_FRAGMENTO CITADO_
***
Pienso que Estambul es la más bella de las ciudades que he conocido. Tuve la suerte de vivirla durante largas temporadas, aprovechando viajes de trabajo. Llegué por primera vez en barco, a bordo del Cabo San Vicente, y he repetido luego en otras naves esta impresionante entrada a través de la maravillosa bahía.

¡Estambul! No conoce el mundo quien no ha visto amanecer en Estambul. El muecín llama a la oración desde los alminares de la Yeni Cami, desde los balcones de Sultan Ahmed, desde la mezquita de Solimán. La media luna, perdida en los caminos inciertos del amanecer, se va posando en todas las cúpulas.

He regresado mil veces, entreteniendo mi estancia en Estambul con muchos pretextos: unas veces como etapa del Orient Express, cuando preparaba mi libro sobre este tren famoso; otras veces cuando trabajaba en temas de Historia del Arte. Pude conocer desde dentro el palacio de Topkapi, residencia de los sultanes durante los trescientos años de máximo esplendor del Imperio otomano, cuando el harén estaba todavía cerrado a la curiosidad de los turistas.

Recuerdo los tiempos inolvidables del viejo Orient Express, cuando el desvencijado pullman en el que habíamos cruzado toda Europa entraba en la misteriosa ciudad de los harenes, orillando las murallas y el mar de Mármara para dejarnos en la estación de Sirkeci. Al bajar del tren, uno sentía de repente una excitación extraña: ¿los olores? ¿los gritos? ¿las rosas que se abrazan a las estelas de todos los cementerios en primavera? Era algo más; algo fascinante, sensual, vertiginoso, que se manifestaba como una fiebre.

Pero aún es mejor llegar en barco. No hay visión más dramática que la imagen de Estambul recortándose en las nieblas del amanecer, mientras el barco rodea majestuosamente la punta del Serrallo, se desliza entre las luces temblorosas del palacio de Topkapi, y –como un ladrón furtivo– se lleva las últimas estrellas en su penacho de humo.

Sólo el barco puede ofreceros otra visión mágica, si tenéis la suerte de entrar o salir a la hora del crepúsculo, cuando todas las naranjas y las rosas de los jardines de Alá se derraman sobre la ciudad, tiñendo el río de oro, el mar de vino, las colinas de sangre, las mezquitas de gloria. Es la hora definitiva, cuando el sol desaparece por las montañas de la orilla asiática; la hora del mogareb, la oración del ocaso; el momento en que un vendaval de voces se levanta de todos los alminares repitiendo la plegaria, hasta que todo queda envuelto en sombras.
***
_Registros de una fuente de datos_
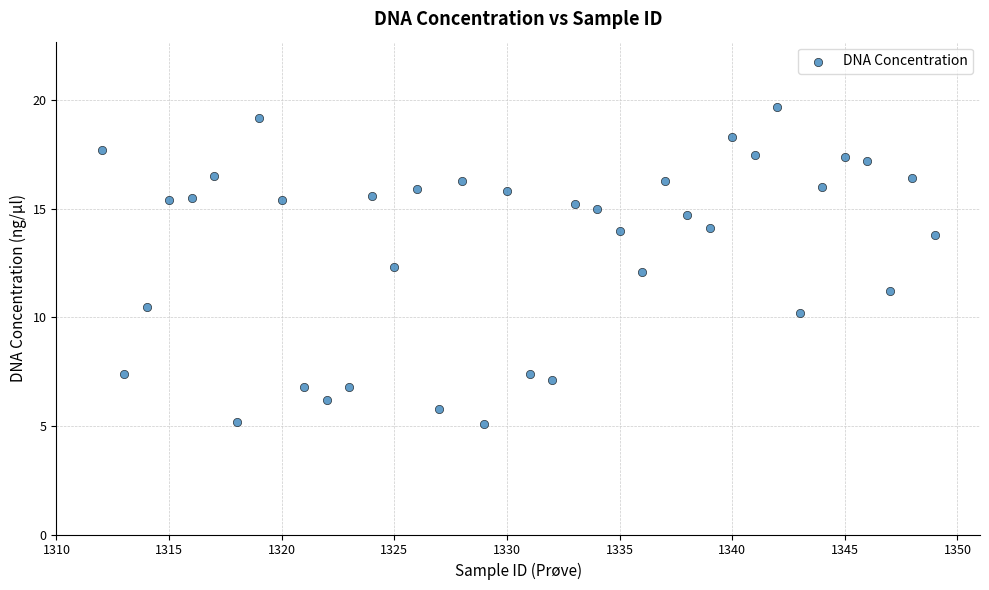

What is the range of Y values (max minus min)?

14.6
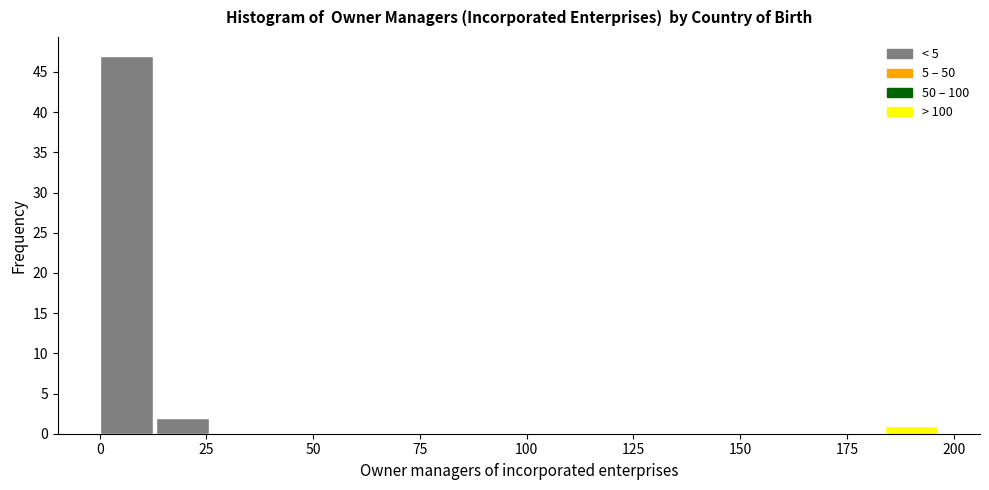

Read against the x-axis, roughly where is the centre of the tallest bar?

5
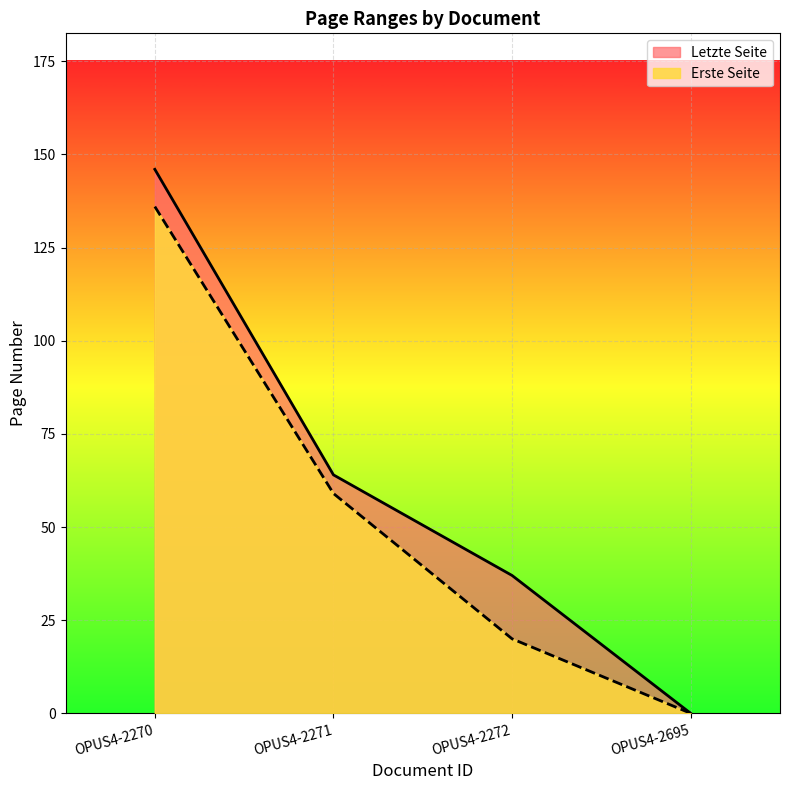

Reading right to left, extract all data points from this chart.

Erste Seite: OPUS4-2695=0	OPUS4-2272=20	OPUS4-2271=59	OPUS4-2270=136
Letzte Seite: OPUS4-2695=0	OPUS4-2272=37	OPUS4-2271=64	OPUS4-2270=146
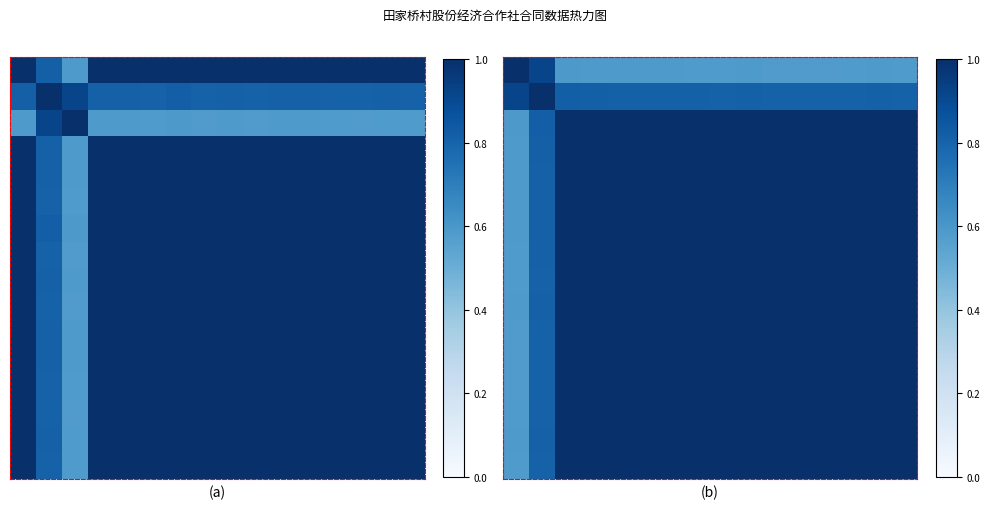

At how many categories does at least one series exceed 0?

16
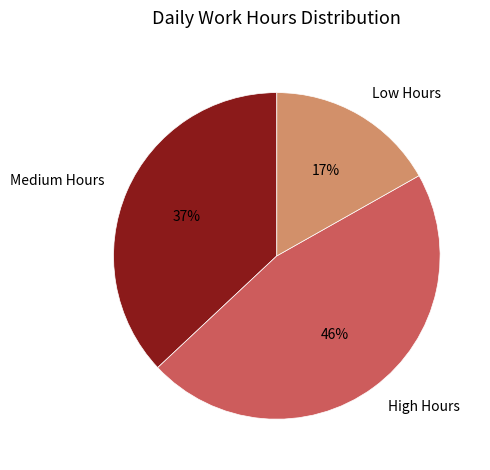

Between High Hours and Low Hours, which is larger?

High Hours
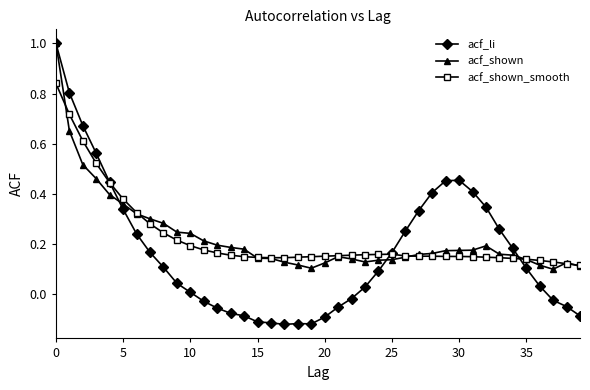

True or false: acf_shown_smooth and acf_li intersect in this chart.

True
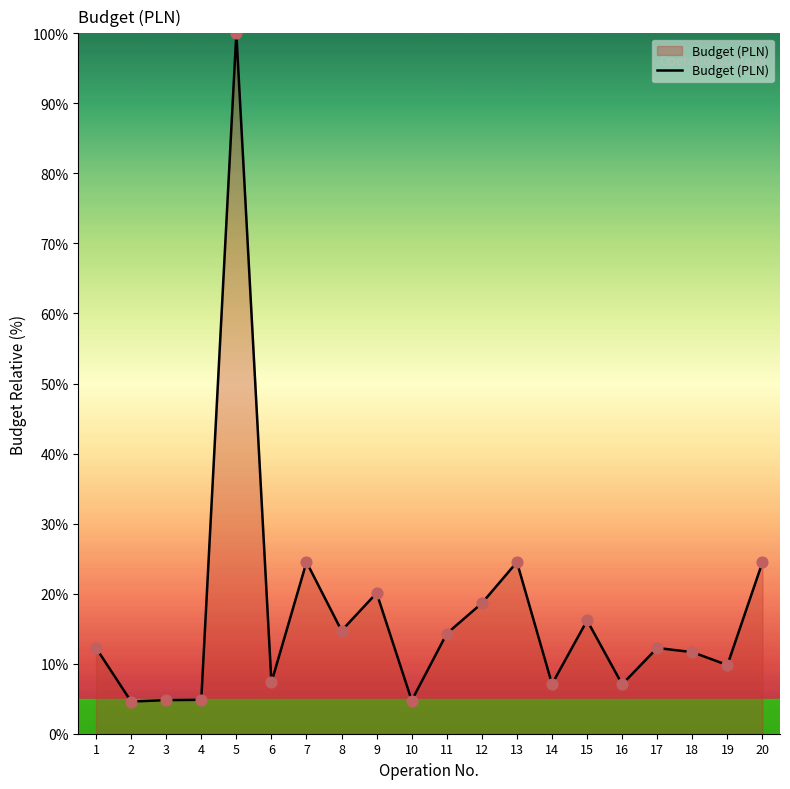

Between 8 and 10, which is larger?

8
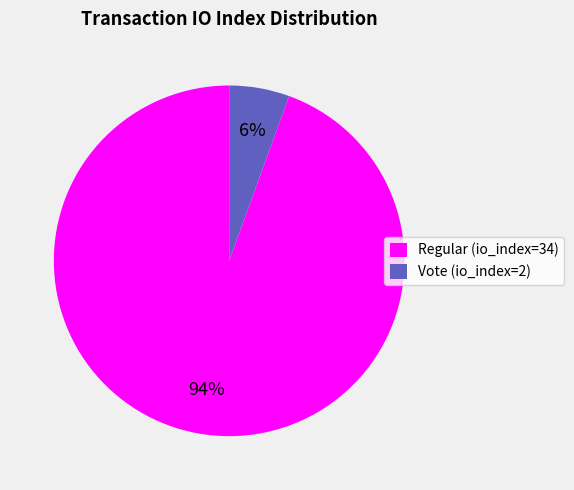

To the nearest percent, what percentage of the pie is Vote (io_index=2)?

6%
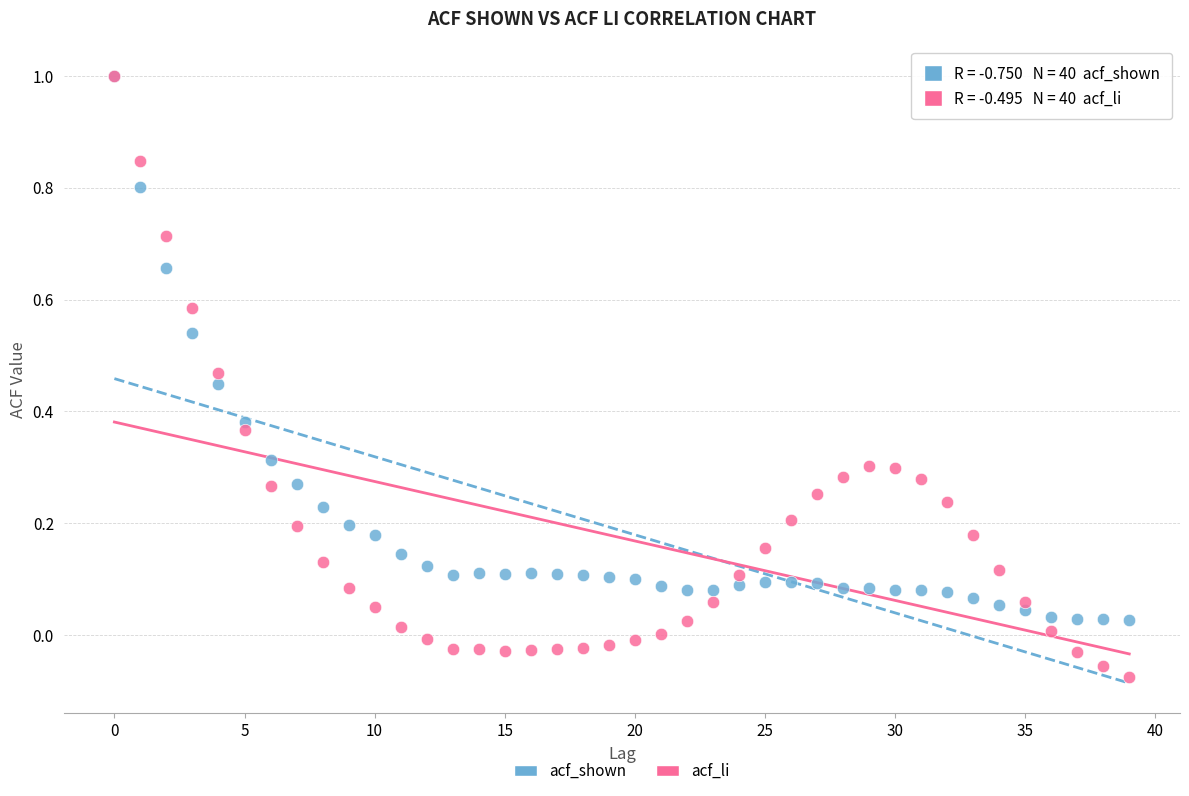

Which series contains the lowest Y value?

acf_li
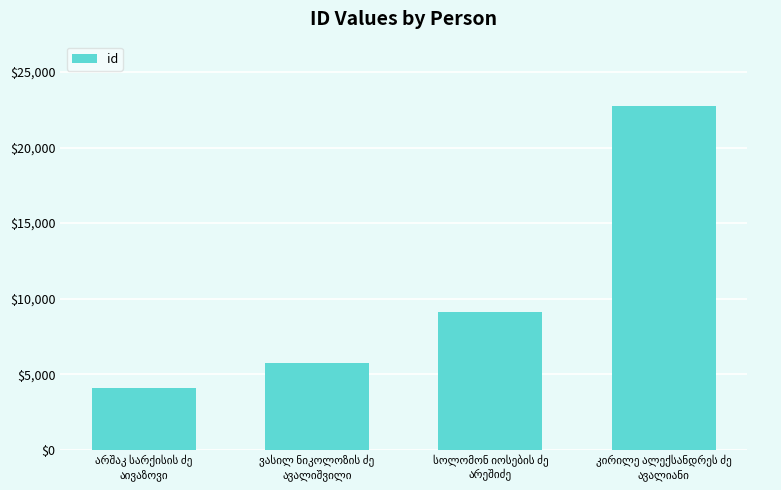

What is the greatest value displayed?

22763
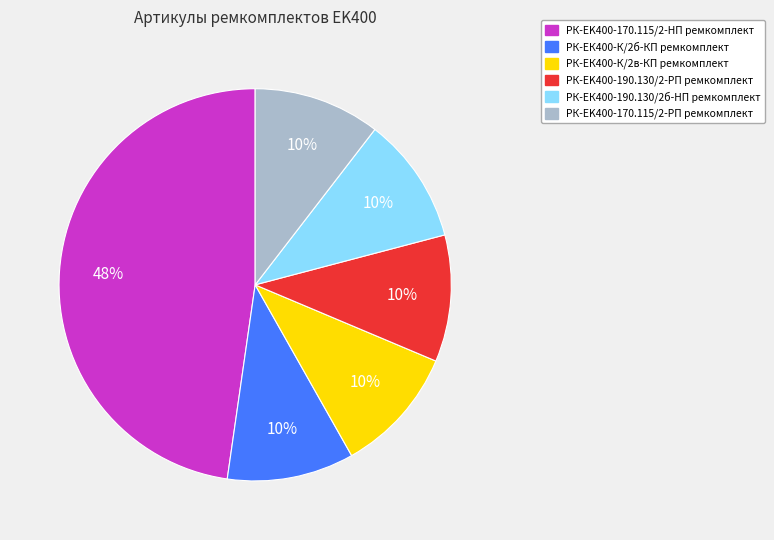

How many slices are in this pie chart?

6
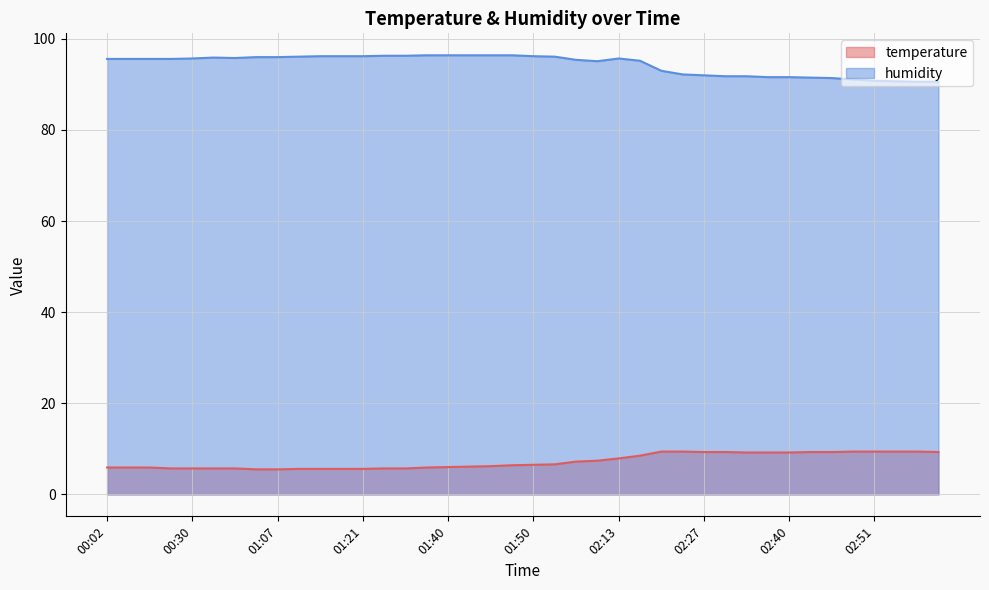

What is the minimum value shown in the chart?

5.5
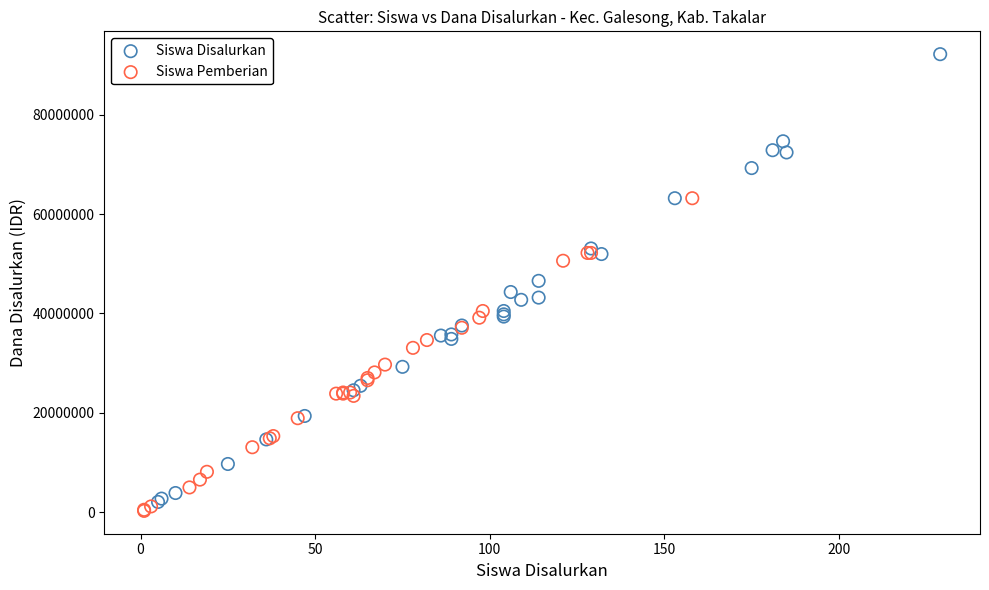

Which series reaches the minimum Y coordinate?

Siswa Pemberian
***
_EN QUÉ TRABAJAR_
1. Según el texto sobre Estambul, ¿en qué estación dejaba el Orient Express a los viajeros?
2. Transcribe del texto sobre Estambul el tramo que comienza con "Recuerdo los tiempos" y continúa hasta "como una fiebre.".
El listado no tiene ningún papel en esto.

_RESPUESTAS NUMERADAS_
1. En la estación de Sirkeci.

2.
Recuerdo los tiempos inolvidables del viejo Orient Express, cuando el desvencijado pullman en el que habíamos cruzado toda Europa entraba en la misteriosa ciudad de los harenes, orillando las murallas y el mar de Mármara para dejarnos en la estación de Sirkeci. Al bajar del tren, uno sentía de repente una excitación extraña: ¿los olores? ¿los gritos? ¿las rosas que se abrazan a las estelas de todos los cementerios en primavera? Era algo más; algo fascinante, sensual, vertiginoso, que se manifestaba como una fiebre.